Ma per Gm si profila la bancarotta

C’è anche la forca caudina della bancarotta nel possibile futuro di Gm e Chrysler. Barack Obama non l’ha esclusa, illustrando ieri il piano con cui intende risanare i due giganti malati dell’auto a stelle e strisce. A parte gli sgravi fiscali per incentivare gli acquisti, valutabili in 100mila unità in più, è inevitabilmente una cura da lacrime e sangue. Anche per sindacati e lavoratori, chiamati a garantire «maggior elasticità e sacrifici per consentire la ripresa» di un settore che nel 2008 ha visto saltare 400mila posti di lavoro.
Una medicina amara, resa necessaria dal «fallimento delle leadership da Washington a Detroit», ha detto il presidente, e dall’esigenza di «imboccare una strada nuova». Ripartire da zero. Senza dunque una presenza ingombrante come quella di Rick Wagoner, ex numero uno di Gm, di cui lo stesso Obama ha preteso e ottenuto la testa durante l’ultimo week-end. «Non è una sentenza di condanna - ha precisato il successore di Bush - . È piuttosto la consapevolezza del fatto che ci vorrà una nuova visione e una nuova direzione per creare la Gm del futuro. E sia chiaro che non abbiamo alcun interesse o intenzione di gestirla direttamente».
Basta e avanza, insomma, la nazionalizzazione di Aig, con la sua coda velenosa di polemiche causa bonus milionari che hanno rischiato di travolgere anche il titolare del Tesoro, Tim Geithner. E se la pioggia di miliardi sulle banche sembra non cessare mai, l’industria delle quattro ruote, benché «pilastro della nostra economia», un settore che gli Usa «impediranno che svanisca», non può invece dipendere «da un infinito flusso di capitali versati dai contribuenti». Più che un avviso, ha tutta l’aria della minaccia. Anche perché Obama, a fronte della richiesta di ulteriori aiuti per complessivi 22 miliardi (17 erano già stati incassati nel 2008), ha imposto alle due ex big di Detroit una tabella di marcia serratissima: entro 60 giorni Gm dovrà presentare un piano alternativo a quello bocciato nei giorni scorsi (e costato il posto a Wagoner dopo un colloquio con Steve Rattner, l’uomo di Obama alla guida della task force dell’auto) che prevedeva 47mila licenziamenti, la chiusura di diversi impianti e la vendita di alcuni marchi, fra i quali Saturn e Hummer. In questo arco di tempo saranno garantiti i capitali necessari per mantenere in vita il gruppo; a Chrysler viene concesso ancora meno tempo - appena un mese - per definire l’allenza con Fiat. L’intesa con il Lingotto, considerata dall’ad di Chrysler, Bob Nardelli, ormai fatta anche se restano ancora ostacoli, è la condizione essenziale per l’ottenimento dei 6 miliardi di nuovi mezzi freschi.

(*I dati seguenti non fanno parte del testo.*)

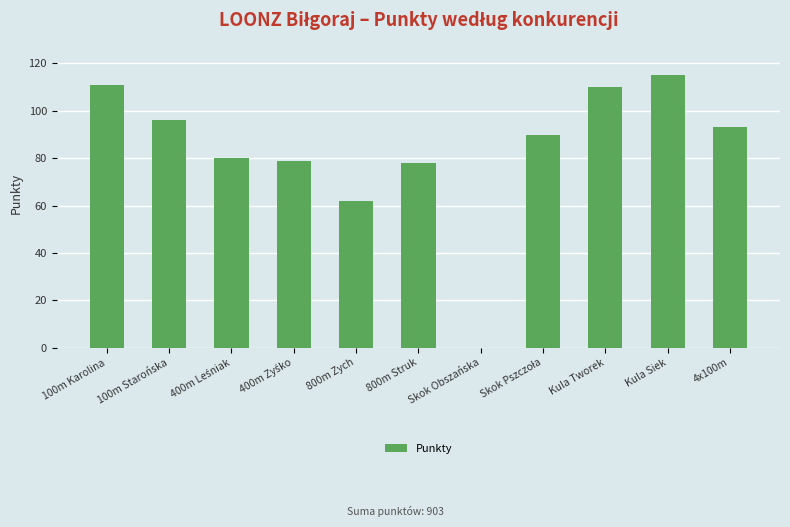

Approximately how many times larger is the value at 100m Karolina compared to 4x100m?

1.2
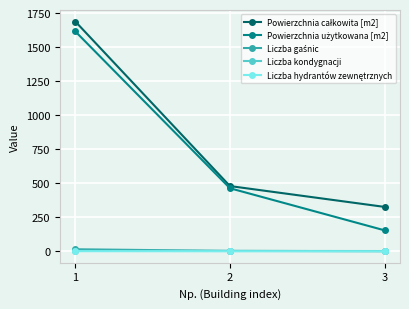

What is the minimum value for Powierzchnia całkowita [m2]?

327.0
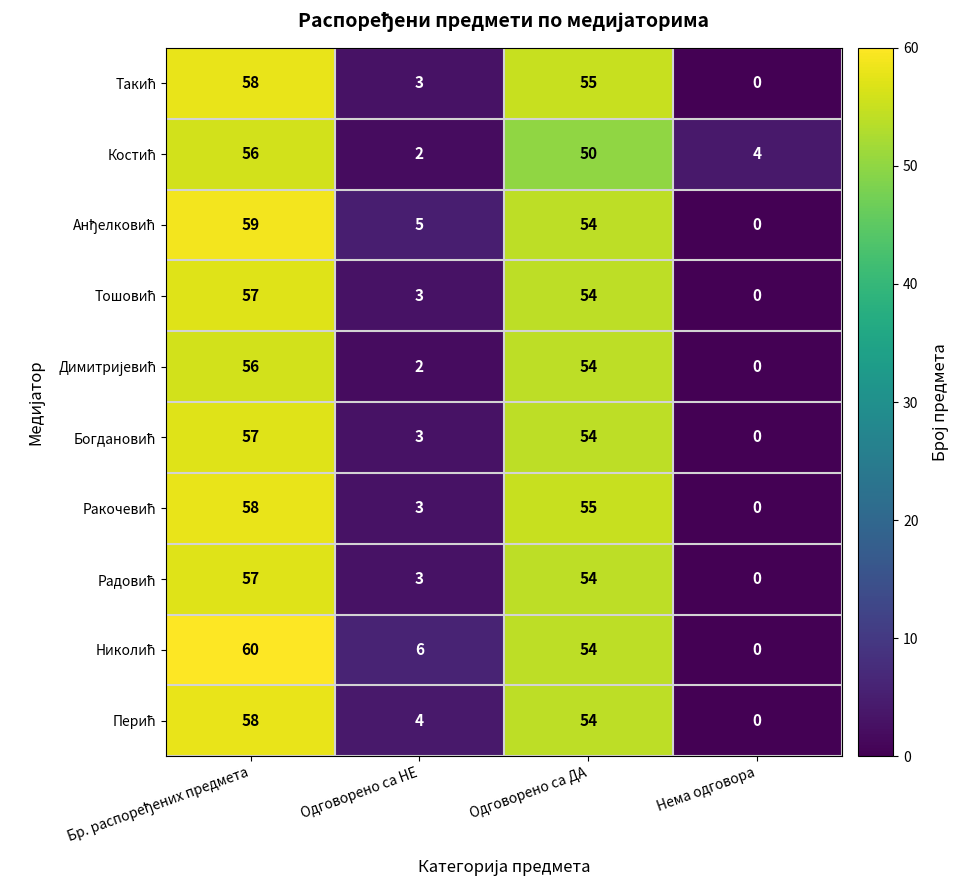

What is the maximum value shown in the chart?

60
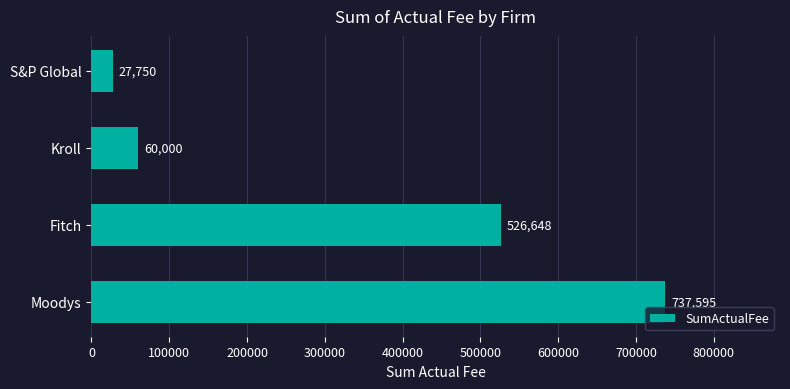

What is the minimum value shown in the chart?

27750.0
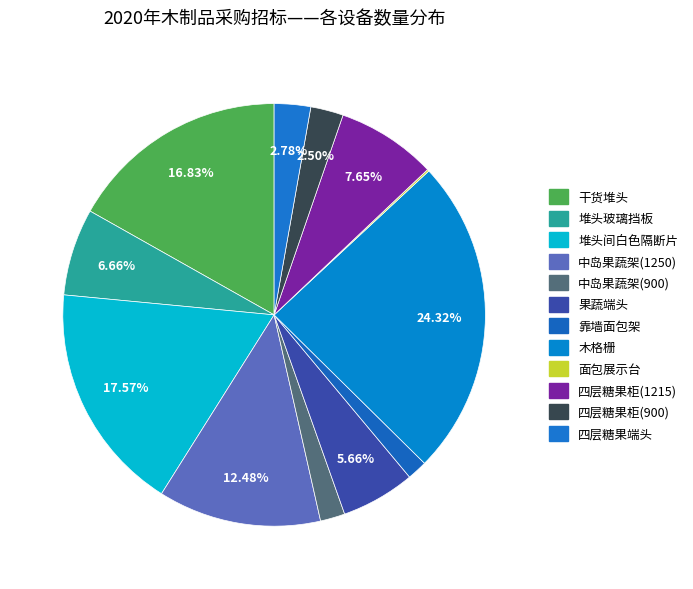

How many slices are in this pie chart?

12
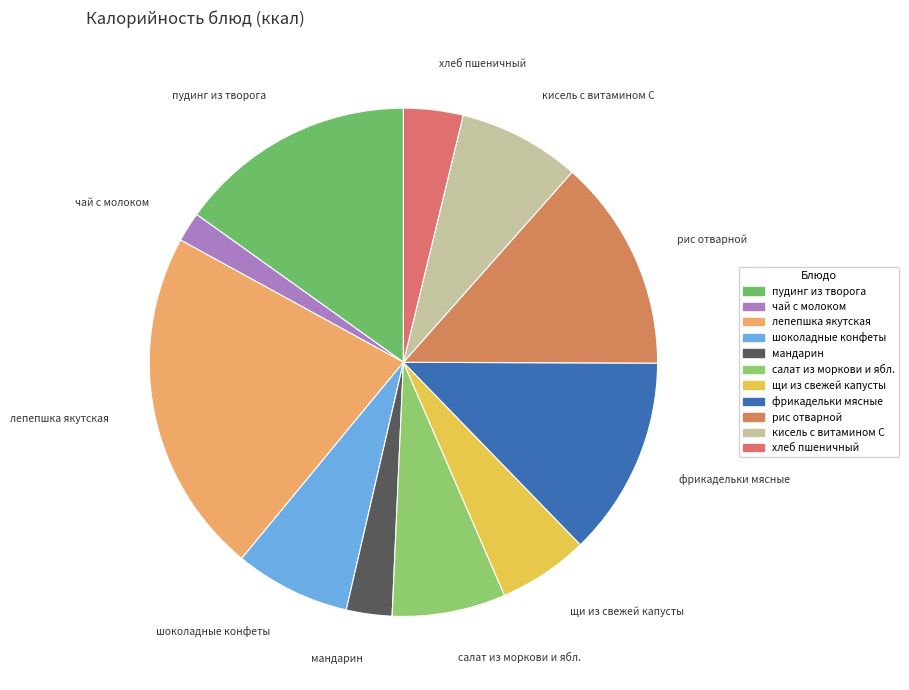

Is there any slice that represents more than half of the pie?

No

Se i due gruppi non rispetteranno i tempi, l’alternativa rischia di essere una sola: la bancarotta. Obama ha tuttavia precisato che in questo caso si tratterebbe di una procedura pilotata dal governo. «Quello di cui sto parlando - ha spiegato - è di utilizzare la nostra struttura legale come uno strumento che, con l'appoggio del governo americano, possa aiutare Gm e Chrysler a risolvere la questione dei vecchi debiti che gravano su di esse in modo che possano poi rialzarsi e incamminarsi verso il successo».

Il presidente ha anche ricordato come l’amministrazione controllata permetta ai lavoratori di continuare a produrre auto e non sia assimilabile a una liquidazione. Per le due case, comunque, si tratterebbe di un marchio poco edificante. Gm, infatti, ha già dichiarato di essere contraria a qualsiasi azione di risanamento che passi dalle aule dei tribunali.